Widows Rights In Kenya

Widows in Kenya face many challenges including discrimination, disinheritance, violence, stigma and poverty. Many of them are forcefully evicted from their matrimonial homes, denied custody of their children and accused of having caused the death of their husband. For others, depending on their tribal customs, they may even be forced to undergo such rituals like wife inheritance. According to a study (World Widows Report, 2015), there are an estimated 8 million widows in Kenya, many of whom lack legal protection and access to justice, especially in rural areas where customary laws and practices prevail.

The Kenyan Constitution protects the rights of widows. Article 27 in Chapter 4, which is the Bill of Rights, says that every person is equal before the law and everyone is equally protected by the laws of the land. The Constitution prohibits discrimination of any kind, including because of a person’s sex or marital status. According to Article 45(3) of the Kenyan Constitution, parties to a marriage are entitled to equal rights at the time of the marriage, during the marriage, and at the dissolution of the marriage. This provision ensures that both men and women have equal rights and protections within a marital relationship.

Apart from the Constitution, there are other laws in Kenya that have provisions that are meant to protect the rights of widows in the country.

The Marriage Act (2014) insists that all marriages be registered. Registering a marriage gives the relationship a legal “leg” to stand on. Any laws meant to protect the rights of spouses only apply if the marriage is registered in the first place. A widow who was in a legally registered marriage will have her status as a spouse to the deceased protected by law. This will give her access to rights like inheriting the matrimonial home and other properties.

The Matrimonial Property Act (2013) defines what Matrimonial property is, and provides provisions that protects the widow’s right to ownership of the property in the case of her husband’s demise. Essentially, the Matrimonial Property Act provides that husband and wife have equal rights when it comes to acquiring, using, administering and disposing of matrimonial property. This particular law should be used to safeguard the rights of the widow when it comes to securing property acquired during the marriage, especially the matrimonial home.

The Law of Succession Act deals with inheritance. It deals with how a deceased person’s estate is distributed. In the case of a widow, this law defines what kind of right she would have to her husband’s estate. This law is especially important if the husband did not leave behind a valid will. It provides that a widow is entitled to (i) the personal and household effects of the deceased and (ii) a life interest in the remaining portion of the deceased estate which has not been explicitly distributed to other beneficiaries. It basically means that the widow has a legal right to use and benefit from a specific (as determined by various circumstances) share of the assets and properties her husband has left behind. This is to allow her to enjoy the benefits derived from those assets in order to maintain the standard of living she has been accustomed to.  

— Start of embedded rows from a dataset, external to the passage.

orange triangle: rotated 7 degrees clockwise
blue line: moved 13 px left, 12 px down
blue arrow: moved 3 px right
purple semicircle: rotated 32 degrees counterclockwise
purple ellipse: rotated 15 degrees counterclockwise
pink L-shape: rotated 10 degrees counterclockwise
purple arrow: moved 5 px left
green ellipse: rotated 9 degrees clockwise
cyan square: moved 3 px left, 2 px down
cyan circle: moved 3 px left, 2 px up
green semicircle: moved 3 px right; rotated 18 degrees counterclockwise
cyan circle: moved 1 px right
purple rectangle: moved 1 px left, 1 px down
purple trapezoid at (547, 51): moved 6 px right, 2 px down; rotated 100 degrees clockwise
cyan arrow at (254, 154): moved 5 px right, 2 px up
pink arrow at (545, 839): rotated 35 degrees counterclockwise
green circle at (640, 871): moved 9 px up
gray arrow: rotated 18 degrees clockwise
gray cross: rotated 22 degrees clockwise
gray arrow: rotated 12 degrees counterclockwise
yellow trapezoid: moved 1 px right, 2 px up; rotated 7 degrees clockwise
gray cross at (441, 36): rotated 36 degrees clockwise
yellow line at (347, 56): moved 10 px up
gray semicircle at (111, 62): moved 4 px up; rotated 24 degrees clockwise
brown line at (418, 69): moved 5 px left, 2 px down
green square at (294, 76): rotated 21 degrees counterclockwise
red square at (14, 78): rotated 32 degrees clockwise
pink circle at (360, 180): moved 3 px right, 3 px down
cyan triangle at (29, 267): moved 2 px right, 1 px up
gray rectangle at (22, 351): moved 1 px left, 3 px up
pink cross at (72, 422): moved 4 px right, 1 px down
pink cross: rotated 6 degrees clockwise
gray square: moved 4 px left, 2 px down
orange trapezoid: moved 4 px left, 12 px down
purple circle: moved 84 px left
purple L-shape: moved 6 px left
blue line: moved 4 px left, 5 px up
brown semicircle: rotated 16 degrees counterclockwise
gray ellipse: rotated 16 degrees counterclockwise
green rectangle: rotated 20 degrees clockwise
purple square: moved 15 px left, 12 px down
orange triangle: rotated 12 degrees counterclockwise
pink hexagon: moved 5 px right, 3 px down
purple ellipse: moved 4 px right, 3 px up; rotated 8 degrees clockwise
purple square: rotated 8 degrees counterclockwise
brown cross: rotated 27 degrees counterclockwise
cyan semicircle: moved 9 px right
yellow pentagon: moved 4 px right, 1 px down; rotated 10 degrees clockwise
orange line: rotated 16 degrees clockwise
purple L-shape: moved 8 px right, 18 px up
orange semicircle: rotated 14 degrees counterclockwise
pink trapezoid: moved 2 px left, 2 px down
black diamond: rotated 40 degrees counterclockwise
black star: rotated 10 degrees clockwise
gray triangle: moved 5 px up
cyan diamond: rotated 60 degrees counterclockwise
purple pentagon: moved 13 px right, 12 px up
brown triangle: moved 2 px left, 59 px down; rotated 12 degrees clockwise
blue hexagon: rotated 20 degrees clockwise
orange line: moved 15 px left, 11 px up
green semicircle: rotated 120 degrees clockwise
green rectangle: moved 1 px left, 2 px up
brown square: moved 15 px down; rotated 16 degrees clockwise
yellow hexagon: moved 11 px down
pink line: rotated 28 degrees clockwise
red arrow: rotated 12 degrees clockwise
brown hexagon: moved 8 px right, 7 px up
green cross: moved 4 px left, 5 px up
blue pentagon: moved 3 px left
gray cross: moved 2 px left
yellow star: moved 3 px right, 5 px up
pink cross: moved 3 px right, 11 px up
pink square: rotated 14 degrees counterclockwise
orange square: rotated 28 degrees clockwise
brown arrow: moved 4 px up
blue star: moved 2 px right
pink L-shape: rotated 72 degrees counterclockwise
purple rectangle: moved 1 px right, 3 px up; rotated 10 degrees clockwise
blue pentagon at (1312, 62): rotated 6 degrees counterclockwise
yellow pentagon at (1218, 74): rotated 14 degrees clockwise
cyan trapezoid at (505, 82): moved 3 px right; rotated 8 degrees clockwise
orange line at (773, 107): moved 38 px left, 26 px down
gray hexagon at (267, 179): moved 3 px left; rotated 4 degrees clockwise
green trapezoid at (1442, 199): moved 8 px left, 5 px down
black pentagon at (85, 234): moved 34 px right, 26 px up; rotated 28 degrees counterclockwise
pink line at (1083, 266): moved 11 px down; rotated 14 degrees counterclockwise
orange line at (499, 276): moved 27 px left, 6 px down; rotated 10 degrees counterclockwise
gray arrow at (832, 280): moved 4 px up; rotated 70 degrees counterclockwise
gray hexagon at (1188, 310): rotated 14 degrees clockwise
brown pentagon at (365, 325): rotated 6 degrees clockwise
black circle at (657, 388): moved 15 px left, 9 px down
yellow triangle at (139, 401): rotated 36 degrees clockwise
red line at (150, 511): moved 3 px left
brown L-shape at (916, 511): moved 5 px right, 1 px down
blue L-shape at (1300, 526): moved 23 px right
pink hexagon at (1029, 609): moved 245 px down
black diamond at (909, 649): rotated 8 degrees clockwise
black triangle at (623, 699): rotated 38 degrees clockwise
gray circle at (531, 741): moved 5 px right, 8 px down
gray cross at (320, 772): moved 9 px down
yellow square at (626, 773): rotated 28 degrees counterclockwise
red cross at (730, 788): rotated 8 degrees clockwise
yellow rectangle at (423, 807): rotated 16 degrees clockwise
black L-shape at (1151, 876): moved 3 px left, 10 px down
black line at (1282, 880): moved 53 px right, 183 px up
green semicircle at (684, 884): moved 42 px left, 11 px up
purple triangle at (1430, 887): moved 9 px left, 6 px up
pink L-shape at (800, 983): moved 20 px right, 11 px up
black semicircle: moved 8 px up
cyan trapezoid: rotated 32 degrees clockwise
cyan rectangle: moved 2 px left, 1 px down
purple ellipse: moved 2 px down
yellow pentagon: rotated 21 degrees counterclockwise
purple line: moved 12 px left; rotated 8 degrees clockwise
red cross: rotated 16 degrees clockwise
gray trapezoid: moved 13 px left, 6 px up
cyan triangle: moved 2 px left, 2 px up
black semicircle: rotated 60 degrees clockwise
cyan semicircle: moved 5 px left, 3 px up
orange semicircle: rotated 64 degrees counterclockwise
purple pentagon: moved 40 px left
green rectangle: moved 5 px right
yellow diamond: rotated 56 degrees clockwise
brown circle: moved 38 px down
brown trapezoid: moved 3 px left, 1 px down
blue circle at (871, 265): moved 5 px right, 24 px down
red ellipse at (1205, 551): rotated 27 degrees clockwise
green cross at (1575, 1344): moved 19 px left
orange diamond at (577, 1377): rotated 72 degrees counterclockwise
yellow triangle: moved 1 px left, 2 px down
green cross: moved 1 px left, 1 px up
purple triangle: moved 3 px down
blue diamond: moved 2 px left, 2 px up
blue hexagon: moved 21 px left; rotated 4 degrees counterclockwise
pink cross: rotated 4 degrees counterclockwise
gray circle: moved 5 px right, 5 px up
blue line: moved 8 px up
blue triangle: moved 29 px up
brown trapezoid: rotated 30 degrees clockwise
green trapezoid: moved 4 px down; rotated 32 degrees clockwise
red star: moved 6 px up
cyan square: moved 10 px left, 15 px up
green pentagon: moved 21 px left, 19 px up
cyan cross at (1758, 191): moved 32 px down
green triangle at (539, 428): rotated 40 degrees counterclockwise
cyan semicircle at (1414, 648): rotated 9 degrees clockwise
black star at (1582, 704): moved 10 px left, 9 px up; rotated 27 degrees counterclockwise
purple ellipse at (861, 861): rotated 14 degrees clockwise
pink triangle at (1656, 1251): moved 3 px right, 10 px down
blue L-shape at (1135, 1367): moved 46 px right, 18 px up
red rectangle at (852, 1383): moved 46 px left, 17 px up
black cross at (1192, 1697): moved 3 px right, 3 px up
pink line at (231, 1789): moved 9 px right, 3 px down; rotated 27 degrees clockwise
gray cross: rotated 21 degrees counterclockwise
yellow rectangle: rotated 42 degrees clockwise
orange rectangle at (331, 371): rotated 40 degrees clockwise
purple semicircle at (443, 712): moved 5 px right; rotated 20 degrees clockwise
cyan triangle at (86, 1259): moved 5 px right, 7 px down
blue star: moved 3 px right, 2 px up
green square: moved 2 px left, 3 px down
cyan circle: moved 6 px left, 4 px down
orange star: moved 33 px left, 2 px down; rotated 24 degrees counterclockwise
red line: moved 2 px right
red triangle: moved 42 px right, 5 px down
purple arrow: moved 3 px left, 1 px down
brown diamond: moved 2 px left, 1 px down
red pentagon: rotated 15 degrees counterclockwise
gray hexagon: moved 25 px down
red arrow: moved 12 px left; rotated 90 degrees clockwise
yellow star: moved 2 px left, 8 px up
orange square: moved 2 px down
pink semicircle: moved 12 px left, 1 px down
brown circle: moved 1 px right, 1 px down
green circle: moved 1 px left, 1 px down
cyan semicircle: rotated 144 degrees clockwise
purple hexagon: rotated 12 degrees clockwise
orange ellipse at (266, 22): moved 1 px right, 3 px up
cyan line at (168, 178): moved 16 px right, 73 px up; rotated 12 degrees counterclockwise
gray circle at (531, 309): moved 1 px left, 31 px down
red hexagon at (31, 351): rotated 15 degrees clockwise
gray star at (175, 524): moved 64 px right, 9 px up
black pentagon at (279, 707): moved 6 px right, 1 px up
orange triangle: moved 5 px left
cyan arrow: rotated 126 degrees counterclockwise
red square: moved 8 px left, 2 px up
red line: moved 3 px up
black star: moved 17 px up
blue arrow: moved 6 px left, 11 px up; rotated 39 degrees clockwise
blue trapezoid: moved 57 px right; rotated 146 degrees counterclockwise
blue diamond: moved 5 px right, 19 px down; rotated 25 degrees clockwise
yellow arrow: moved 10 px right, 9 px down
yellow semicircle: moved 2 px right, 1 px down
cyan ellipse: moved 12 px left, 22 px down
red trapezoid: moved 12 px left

Despite the existence of these legal frameworks, widows in the country still face deep challenges. The laws aren’t always enforced, particularly in the rural areas where there is less awareness and retrogressive traditional practices are still strictly followed. Some of the existing laws have problematic clauses and may need to be improved. Just recently, the High Court struck down parts of the Law of Succession that it deemed to be unconstitutional because there was a difference in how it treated women in comparison to their male counterparts in the marriage. The contentious provision basically said that a woman’s life interest in her deceased spouse ended when she remarried, but a similar restriction was not in place in the case of a widower.

A lot more needs to be done to help and protect widows. The authorities need to ensure that proper laws are enacted. It is then important that legal information is made easily accessible especially to the marginalized groups living in the rural areas of the country. People need to be educated on what these vulnerable women go through and why they need to be protected. Widows are a part of society and should not be excluded and forgotten in the fight to end inequalities and injustices.